To start, forget about the condition that shops close only if their number is a multiple of $5$. In the mathematical world, you can have fractions of shops! And if you have a rational solution of the problem, you can obtain a solution that satisfies all the conditions of the problem by multiplication by the right constant.
Now, let's see what happening:
$A$'s shops close first: this means that $a>b+c$. Because of the new law, company $A$ has to keep only $a/5$ shops. The $b$ and $c$ shops of companies $B$ and $C$ are unaffected.
$B$'s shops close: this means that $b>\frac{a}{5}+c$. Because of the new law, company $B$ has to keep only $b/5$ shops. The $a/5$ and $c$ shops of companies $A$ and $C$ are unaffected.

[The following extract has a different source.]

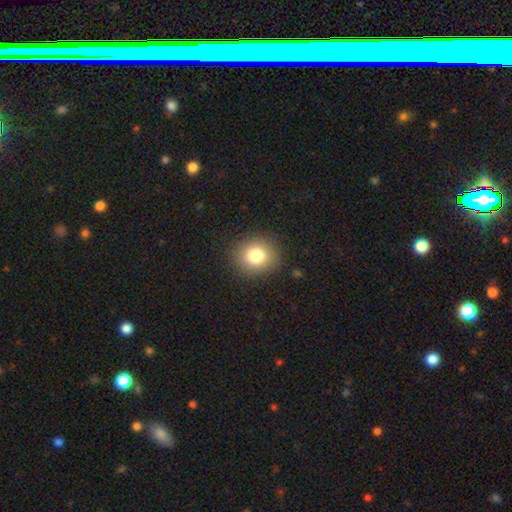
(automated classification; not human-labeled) smooth 80%, star or artifact 11%, featured or disk 8%. Down the decision tree: how rounded — round (78%); merging — none (89%).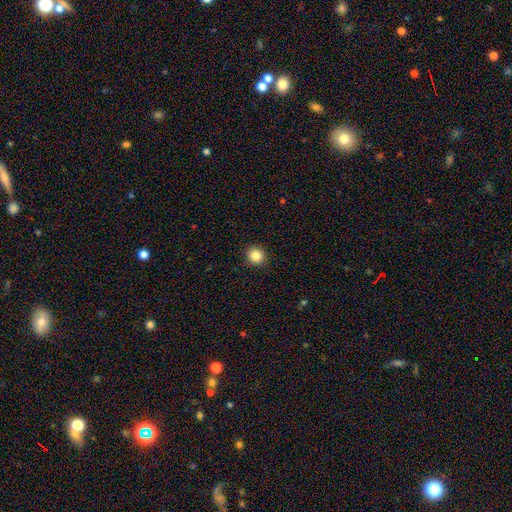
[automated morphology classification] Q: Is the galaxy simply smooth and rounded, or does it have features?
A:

$C$'s shops close: this means that $c>\frac{a}{5}+\frac{b}{5}$. Because of the new law, company $C$ has to keep only $c/5$ shops. The $a/5$ and $b/5$ shops of companies $A$ and $B$ are unaffected.
Therefore, $(a,b,c)$ should satisfy a system of linear inequalities
$$a>0, b>0, c>0, a-b-c>0, a-5b+5c<0, a+b-5c<0$$
You can find a solution by trial and error. For example, after reordering, the solutions by @vujazzman and @Hans work.
You can also visualize the solution set in space: since each inequality represents an open half-space, the solution set is the interior of a (possibly empty, possibly unbounded) polyhedron. Note that, if non-empty, it cannot be bounded since a multiple of a solution is also a solution.
It is not that hard to find solutions by hand. Write $c=5k$, $b=5(k+q)$ and $a=5(k+q+r)$, where $k$, $q$ and $r$ are positive integers.
The linear equations are equivalent to
$$ r>k, q+r<4k, 2q+r<3k $$
We can check for small values of $k$. For $k=1$, there is no solution. But there is one with $k=2$: $q=1$ and $r=3$. This gives $c=10$, $b=15$ and $a=30$.